(PROBLEM) What lines in the material hold the string "dois"? Copy out each of them.

══ DATA UNDER STUDY

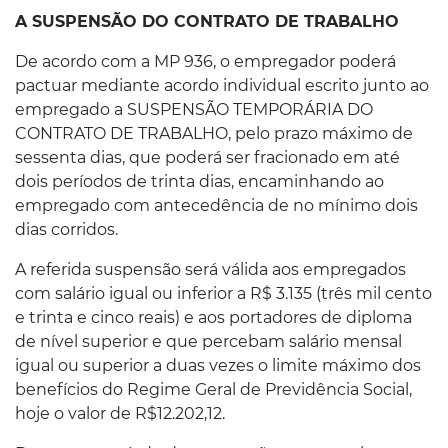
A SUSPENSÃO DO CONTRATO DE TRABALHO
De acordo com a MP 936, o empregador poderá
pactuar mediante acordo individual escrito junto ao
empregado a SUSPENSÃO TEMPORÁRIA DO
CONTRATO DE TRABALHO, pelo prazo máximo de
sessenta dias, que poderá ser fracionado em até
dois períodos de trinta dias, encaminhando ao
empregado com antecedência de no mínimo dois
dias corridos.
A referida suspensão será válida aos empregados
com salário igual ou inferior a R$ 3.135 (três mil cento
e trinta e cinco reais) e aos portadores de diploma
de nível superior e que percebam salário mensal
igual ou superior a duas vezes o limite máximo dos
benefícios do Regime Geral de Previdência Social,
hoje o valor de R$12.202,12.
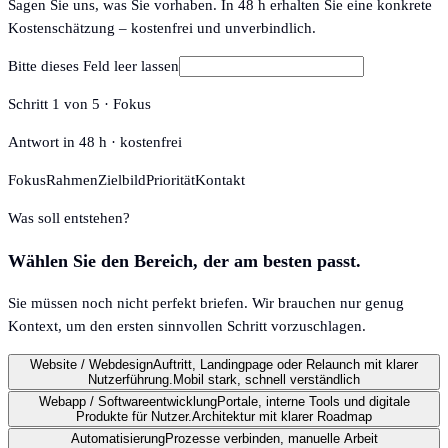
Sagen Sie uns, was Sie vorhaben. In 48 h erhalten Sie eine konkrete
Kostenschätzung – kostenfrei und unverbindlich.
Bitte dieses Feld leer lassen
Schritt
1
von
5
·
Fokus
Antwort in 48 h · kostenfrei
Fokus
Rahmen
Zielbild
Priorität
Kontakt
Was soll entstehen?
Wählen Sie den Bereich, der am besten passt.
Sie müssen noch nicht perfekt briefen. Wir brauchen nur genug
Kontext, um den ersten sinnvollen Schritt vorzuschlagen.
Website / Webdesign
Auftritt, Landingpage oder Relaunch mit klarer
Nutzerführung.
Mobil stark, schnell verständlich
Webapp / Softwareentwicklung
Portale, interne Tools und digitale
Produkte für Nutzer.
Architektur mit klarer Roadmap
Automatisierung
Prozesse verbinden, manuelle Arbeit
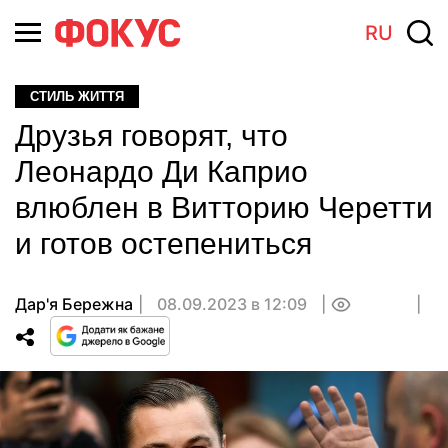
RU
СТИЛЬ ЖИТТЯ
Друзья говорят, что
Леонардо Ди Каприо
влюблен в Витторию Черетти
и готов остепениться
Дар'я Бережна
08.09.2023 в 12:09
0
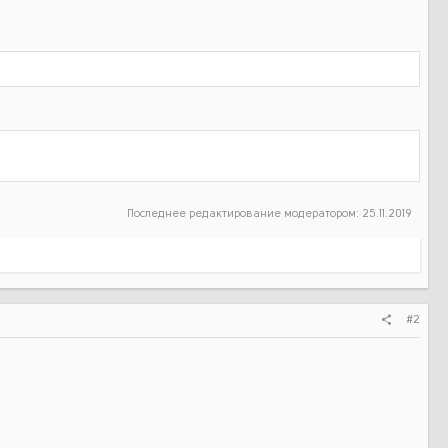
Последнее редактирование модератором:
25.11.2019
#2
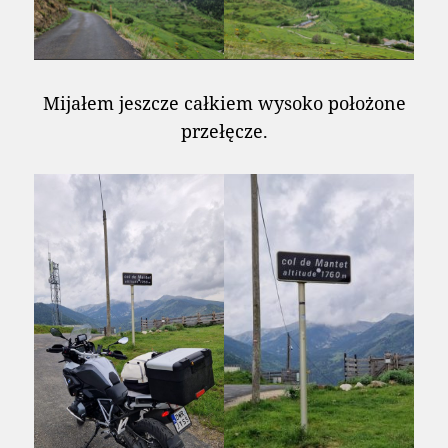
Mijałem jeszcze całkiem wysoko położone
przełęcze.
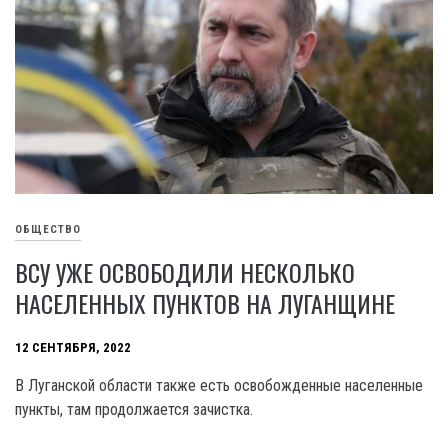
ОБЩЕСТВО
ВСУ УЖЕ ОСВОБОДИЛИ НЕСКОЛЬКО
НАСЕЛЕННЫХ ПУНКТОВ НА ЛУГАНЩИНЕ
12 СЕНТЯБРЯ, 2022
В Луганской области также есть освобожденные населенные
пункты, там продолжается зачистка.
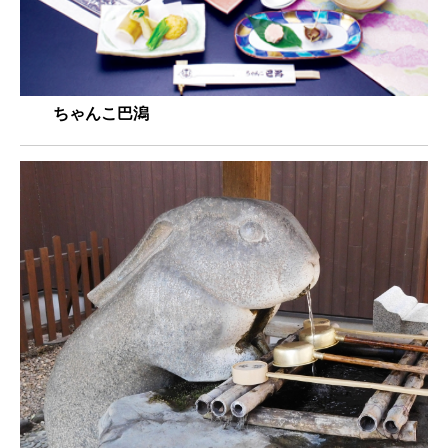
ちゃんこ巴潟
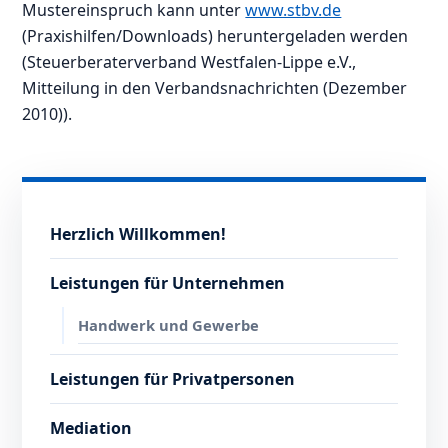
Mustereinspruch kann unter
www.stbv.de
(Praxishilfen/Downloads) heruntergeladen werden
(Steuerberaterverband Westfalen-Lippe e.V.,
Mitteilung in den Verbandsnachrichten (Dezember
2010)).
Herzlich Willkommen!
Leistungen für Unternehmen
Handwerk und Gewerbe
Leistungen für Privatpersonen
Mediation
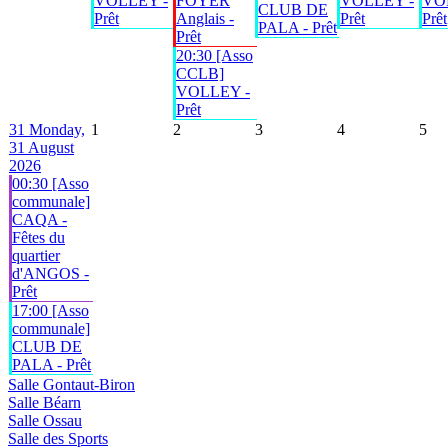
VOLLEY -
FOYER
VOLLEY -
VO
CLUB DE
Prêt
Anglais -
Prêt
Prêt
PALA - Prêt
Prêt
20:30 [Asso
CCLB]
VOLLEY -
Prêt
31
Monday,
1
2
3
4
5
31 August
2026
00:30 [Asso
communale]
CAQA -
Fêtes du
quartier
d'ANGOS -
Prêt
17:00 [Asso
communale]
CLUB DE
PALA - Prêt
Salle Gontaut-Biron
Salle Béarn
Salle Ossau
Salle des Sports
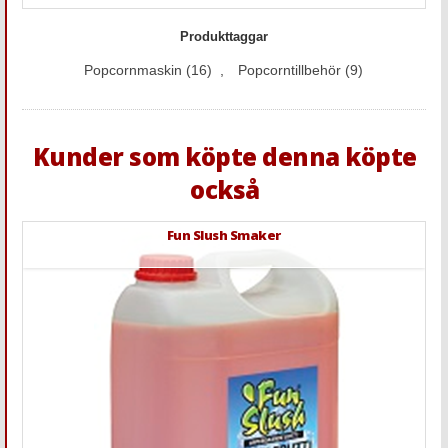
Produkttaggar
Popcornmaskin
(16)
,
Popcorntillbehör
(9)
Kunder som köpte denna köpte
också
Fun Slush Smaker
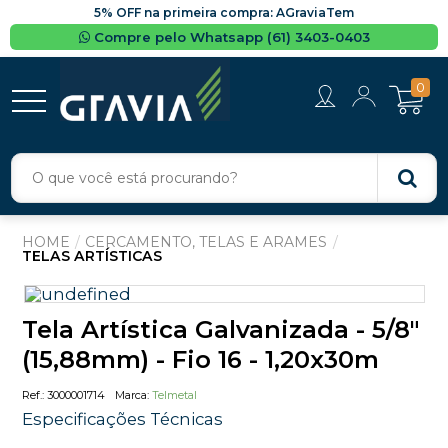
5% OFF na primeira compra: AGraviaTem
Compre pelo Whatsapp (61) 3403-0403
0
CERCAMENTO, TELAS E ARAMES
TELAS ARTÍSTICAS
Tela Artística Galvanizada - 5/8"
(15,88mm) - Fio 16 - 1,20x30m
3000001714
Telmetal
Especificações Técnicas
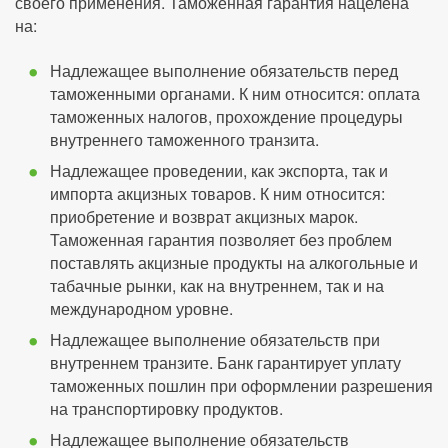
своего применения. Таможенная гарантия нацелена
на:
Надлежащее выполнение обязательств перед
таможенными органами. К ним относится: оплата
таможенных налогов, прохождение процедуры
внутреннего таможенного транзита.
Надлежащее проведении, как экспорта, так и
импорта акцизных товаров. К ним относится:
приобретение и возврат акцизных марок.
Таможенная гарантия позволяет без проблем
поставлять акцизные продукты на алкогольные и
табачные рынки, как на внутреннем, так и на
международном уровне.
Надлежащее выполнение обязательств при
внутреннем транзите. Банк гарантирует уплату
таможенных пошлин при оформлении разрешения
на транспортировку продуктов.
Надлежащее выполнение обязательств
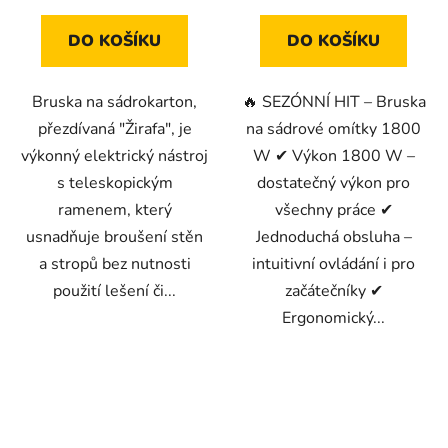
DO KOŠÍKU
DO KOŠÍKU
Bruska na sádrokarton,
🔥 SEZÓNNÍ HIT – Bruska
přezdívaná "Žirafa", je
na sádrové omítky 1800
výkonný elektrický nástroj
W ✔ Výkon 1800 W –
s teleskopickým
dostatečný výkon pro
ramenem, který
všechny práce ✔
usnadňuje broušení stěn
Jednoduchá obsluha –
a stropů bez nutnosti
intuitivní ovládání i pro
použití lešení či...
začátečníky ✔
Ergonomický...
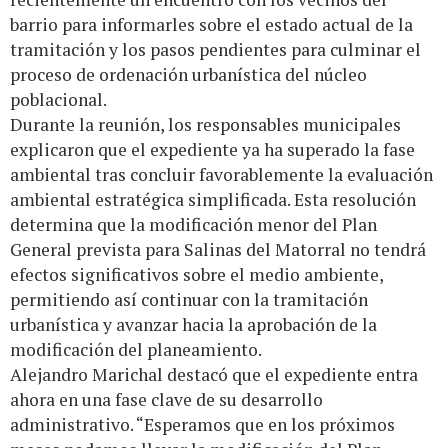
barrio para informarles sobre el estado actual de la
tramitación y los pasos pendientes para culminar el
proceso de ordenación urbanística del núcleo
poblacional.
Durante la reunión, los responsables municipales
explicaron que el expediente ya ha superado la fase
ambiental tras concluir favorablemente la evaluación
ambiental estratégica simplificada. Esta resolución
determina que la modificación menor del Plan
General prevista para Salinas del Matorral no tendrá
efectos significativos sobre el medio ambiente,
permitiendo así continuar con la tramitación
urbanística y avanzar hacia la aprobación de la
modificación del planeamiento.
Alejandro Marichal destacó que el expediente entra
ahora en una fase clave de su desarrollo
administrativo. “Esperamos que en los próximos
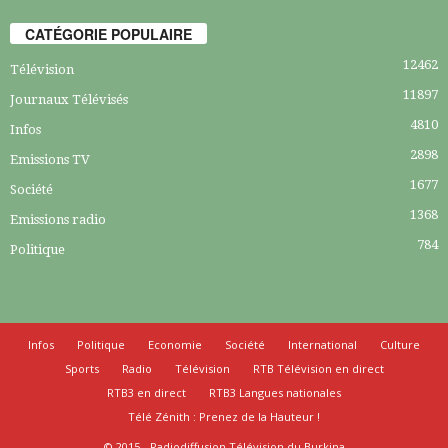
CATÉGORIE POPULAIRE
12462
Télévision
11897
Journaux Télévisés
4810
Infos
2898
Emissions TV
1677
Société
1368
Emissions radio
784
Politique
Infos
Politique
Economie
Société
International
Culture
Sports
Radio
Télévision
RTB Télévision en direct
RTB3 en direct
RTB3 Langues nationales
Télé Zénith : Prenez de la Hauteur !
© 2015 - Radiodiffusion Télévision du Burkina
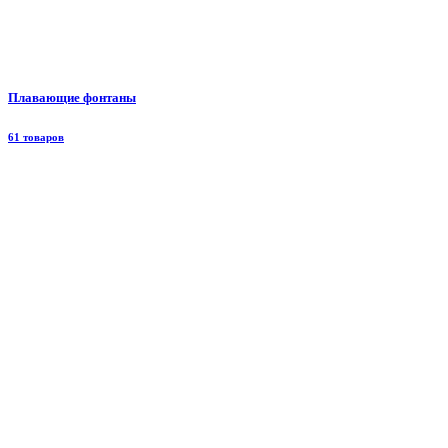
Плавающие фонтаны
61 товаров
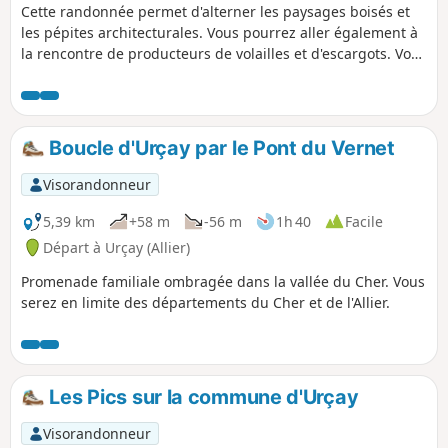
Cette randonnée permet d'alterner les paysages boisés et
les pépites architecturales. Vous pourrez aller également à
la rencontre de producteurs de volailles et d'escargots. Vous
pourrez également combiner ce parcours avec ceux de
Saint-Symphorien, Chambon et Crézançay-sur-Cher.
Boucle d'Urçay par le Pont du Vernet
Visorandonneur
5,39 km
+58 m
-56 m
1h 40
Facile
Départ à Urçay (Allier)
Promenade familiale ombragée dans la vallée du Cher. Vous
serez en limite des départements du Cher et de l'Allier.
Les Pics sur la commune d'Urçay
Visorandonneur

════

(TASK RESPONSE)
dois períodos de trinta dias, encaminhando ao
empregado com antecedência de no mínimo dois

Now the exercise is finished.